====== SUPPLIED INFORMATION ======
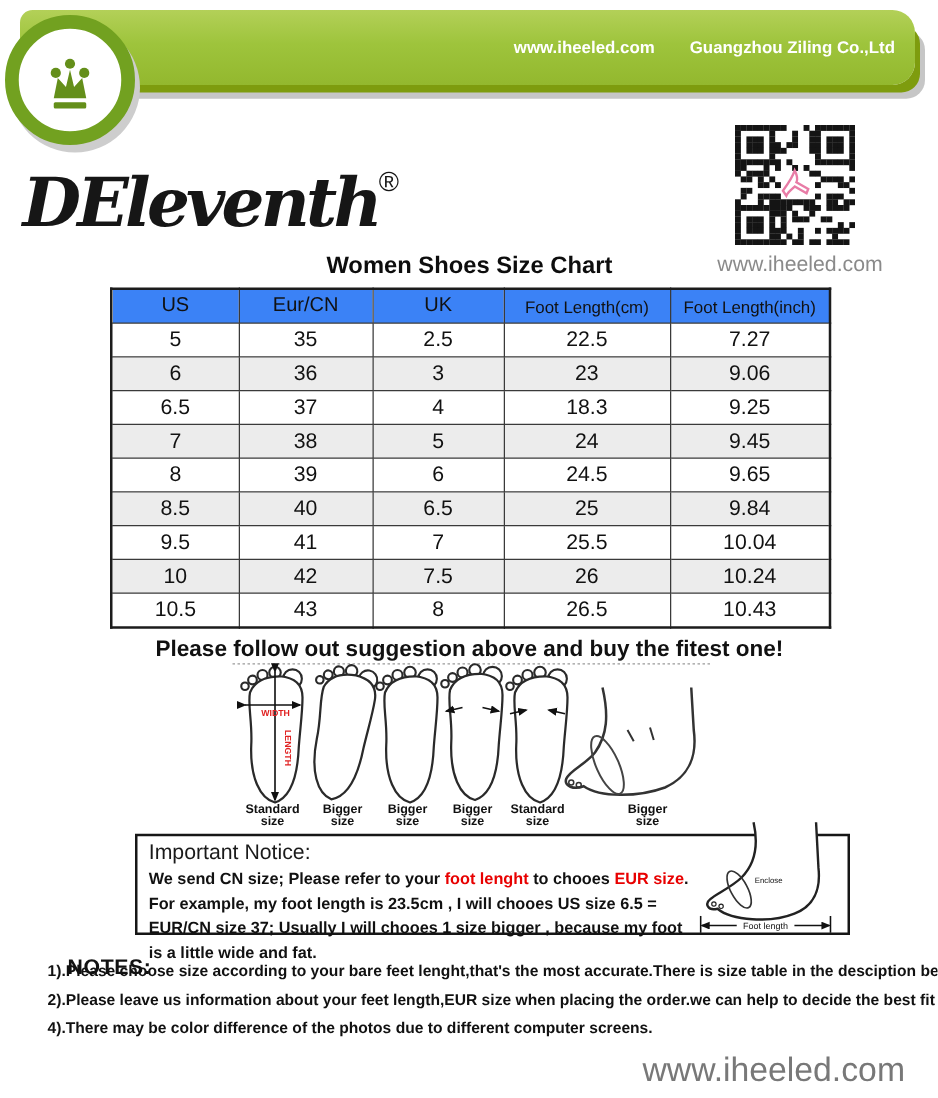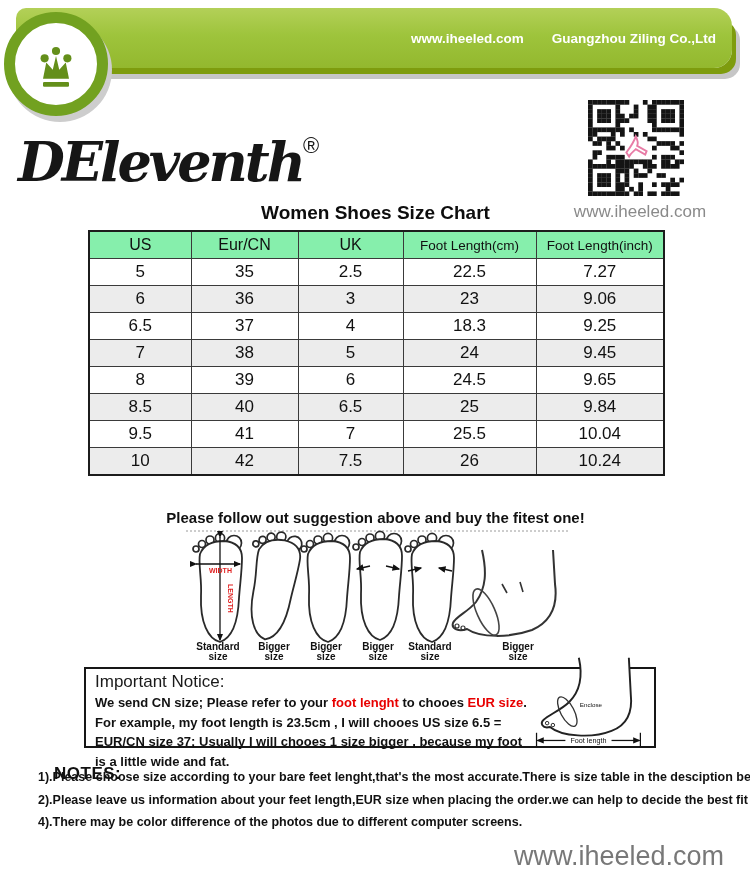--- a/index.html
+++ b/index.html
@@ -37,7 +37,7 @@
   table.size col.c3{width:133px}table.size col.c4{width:128px}
   table.size th,table.size td{border:1px solid #3a3a3a;text-align:center;padding:0;height:26px;
     font-weight:normal;overflow:hidden;white-space:nowrap;}
-  table.size th{background:#86efac;font-size:16px;}
+  table.size th{background:#3b82f6;font-size:16px;}
   table.size th.small{font-size:13.5px;}
   table.size td{font-size:17px;background:#fff;}
   table.size tbody tr:nth-child(even) td{background:#ececec;}

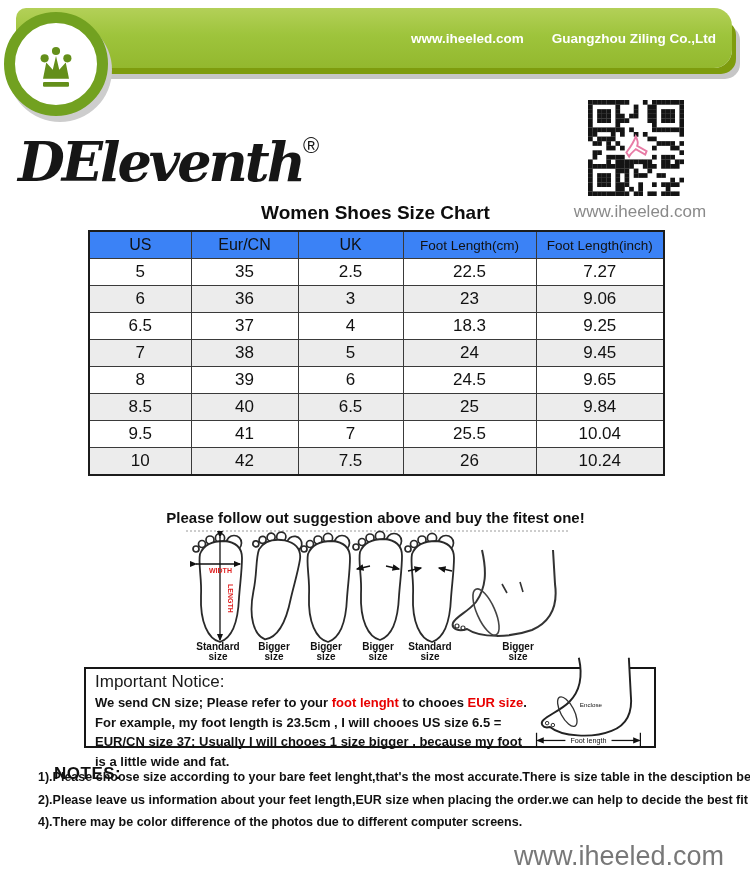--- a/index.html
+++ b/index.html
@@ -390,6 +390,13 @@
           <td>26</td>
           <td>10.24</td>
         </tr>
+        <tr>
+          <td>10.5</td>
+          <td>43</td>
+          <td>8</td>
+          <td>26.5</td>
+          <td>10.43</td>
+        </tr>
       </tbody>
   </table>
======
YOUR GOAL:
Excluding the pictures, transcribe each entry above word for word.

SOLUTION TO THE PROBLEM:
--- a/index.html
+++ b/index.html
@@ -37,7 +37,7 @@
   table.size col.c3{width:133px}table.size col.c4{width:128px}
   table.size th,table.size td{border:1px solid #3a3a3a;text-align:center;padding:0;height:26px;
     font-weight:normal;overflow:hidden;white-space:nowrap;}
-  table.size th{background:#86efac;font-size:16px;}
+  table.size th{background:#3b82f6;font-size:16px;}
   table.size th.small{font-size:13.5px;}
   table.size td{font-size:17px;background:#fff;}
   table.size tbody tr:nth-child(even) td{background:#ececec;}

--- a/index.html
+++ b/index.html
@@ -390,6 +390,13 @@
           <td>26</td>
           <td>10.24</td>
         </tr>
+        <tr>
+          <td>10.5</td>
+          <td>43</td>
+          <td>8</td>
+          <td>26.5</td>
+          <td>10.43</td>
+        </tr>
       </tbody>
   </table>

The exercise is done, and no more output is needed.